◆ **ACTIVITY**
What you output must match the entries exactly, apart from the pictures, which are left out.

◆ **PROVIDED RECORDS**
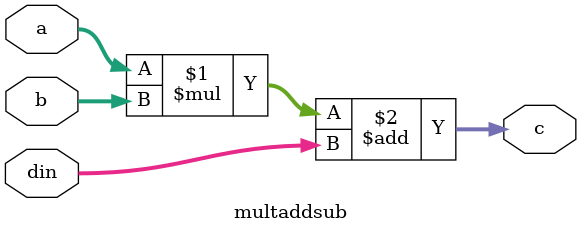
<source format=sv>

module multaddsub #(
    parameter A_WIDTH = 16,  // Multiplier input A width
    parameter B_WIDTH = 16,  // Multiplier input B width
    parameter ACC_WIDTH = 32 // Accumulator/din width (must match output)
) (
    input  signed [A_WIDTH-1:0]   a,    // Multiplier input A (16-bit)
    input  signed [B_WIDTH-1:0]   b,    // Multiplier input B (16-bit)
    input  signed [ACC_WIDTH-1:0] din,  // Accumulator input (32-bit)
    output signed [ACC_WIDTH-1:0] c     // Result (32-bit)
);

    // Direct assignment - synthesis should infer MAC16
    // This matches the pattern: 16x16 multiply + 32-bit accumulate
    assign c = a * b + din;

endmodule
</source>
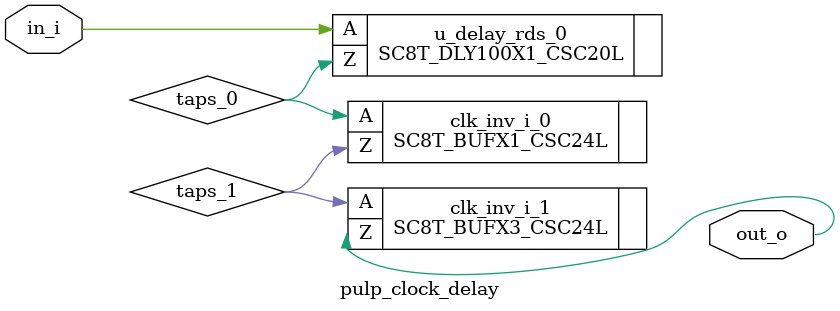
<source format=sv>




module pulp_clock_delay
(
   input  logic in_i,
   output logic out_o
);

    logic taps_0;
    logic taps_1;


    SC8T_DLY100X1_CSC20L u_delay_rds_0
    (
        .A ( in_i         ),
        .Z ( taps_0       )
    );

    SC8T_BUFX1_CSC24L clk_inv_i_0
    (
       .A(taps_0),
       .Z(taps_1)
    );

    SC8T_BUFX3_CSC24L clk_inv_i_1
    (
       .A(taps_1),
       .Z(out_o)
    );


endmodule // pulp_clock_delay

</source>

◆ **EXERCISE RESPONSE**
<source format=sv>

module multaddsub #(
    parameter A_WIDTH = 16,  // Multiplier input A width
    parameter B_WIDTH = 16,  // Multiplier input B width
    parameter ACC_WIDTH = 32 // Accumulator/din width (must match output)
) (
    input  signed [A_WIDTH-1:0]   a,    // Multiplier input A (16-bit)
    input  signed [B_WIDTH-1:0]   b,    // Multiplier input B (16-bit)
    input  signed [ACC_WIDTH-1:0] din,  // Accumulator input (32-bit)
    output signed [ACC_WIDTH-1:0] c     // Result (32-bit)
);

    // Direct assignment - synthesis should infer MAC16
    // This matches the pattern: 16x16 multiply + 32-bit accumulate
    assign c = a * b + din;

endmodule
</source>
<source format=sv>




module pulp_clock_delay
(
   input  logic in_i,
   output logic out_o
);

    logic taps_0;
    logic taps_1;


    SC8T_DLY100X1_CSC20L u_delay_rds_0
    (
        .A ( in_i         ),
        .Z ( taps_0       )
    );

    SC8T_BUFX1_CSC24L clk_inv_i_0
    (
       .A(taps_0),
       .Z(taps_1)
    );

    SC8T_BUFX3_CSC24L clk_inv_i_1
    (
       .A(taps_1),
       .Z(out_o)
    );


endmodule // pulp_clock_delay

</source>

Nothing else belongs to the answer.